Anyways, what happens inside an attention block?
So, basically you have a sequence of token embedings, which you can think of as “deep representations” of the input tokens. A multiheaded attention unit is composed of multiple heads. You can think of these heads as all serving different purposes.
For instance, ChatGPT recomended I think about it like this:
- Head 1: Might focus on local syntax—for example, recognizing dependencies like subject-verb-object relationships.
- Head 2: Might capture semantic similarity, such as grouping words that are related in meaning, like “cat” and “animal.”
- Head 3: Could focus on positional information, such as which words are nearby in the sequence, attending more to adjacent tokens.
- Head 4: Could attend to global context—long-range dependencies that span across the sentence, like connecting the start of a sentence to its end.
What does a single head do?
Each token embedding
One other thing to note is that residual connections are pretty important, and that thinking of attention heads as writing to a residual stream seems reasonable.

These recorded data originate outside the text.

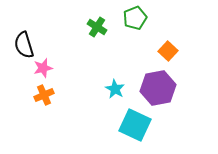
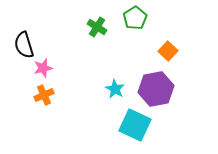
green pentagon: rotated 10 degrees counterclockwise
purple hexagon: moved 2 px left, 1 px down
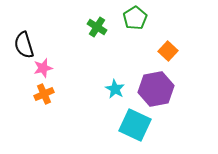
orange cross: moved 1 px up
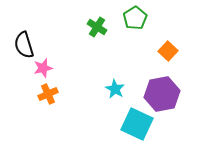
purple hexagon: moved 6 px right, 5 px down
orange cross: moved 4 px right
cyan square: moved 2 px right, 1 px up
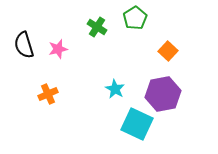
pink star: moved 15 px right, 19 px up
purple hexagon: moved 1 px right
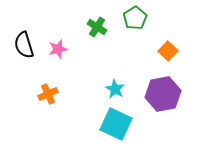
cyan square: moved 21 px left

Also positional embeddings are pretty important.
7 misc
- autograd is extremely nice.
- Why deep networks are good: some things would require exponentially wide shallow networks, but admit very not super wide deep networks
- you should use Kaiming’s initialization for your weights.
- you should use weight decay = .03 and LR=.001
- einops is pretty nice
- inductive biases are extremely important, especially for generalization
- Often you have some task, and maybe you have not so much data for this task. But skills often transfer between tasks. So if you can get good at one task then that’s often helpful for other tasks.
- An 80GB H100 costs $40,000 and uses 700W of power — that’s about the same as a toaster!! However, if you are OpenAI and want 50,000 of these H100’s, then that’s a freaking lot of toast.
Here’s a creepy toaster drawn by ChatGPT:
- transformers are super data agnostic — this is great for multi-modal applications!
- I’m pretty excited about my transformer shortest paths project.
- I’m also pretty excited about some model organisms work that I’m going to do soon.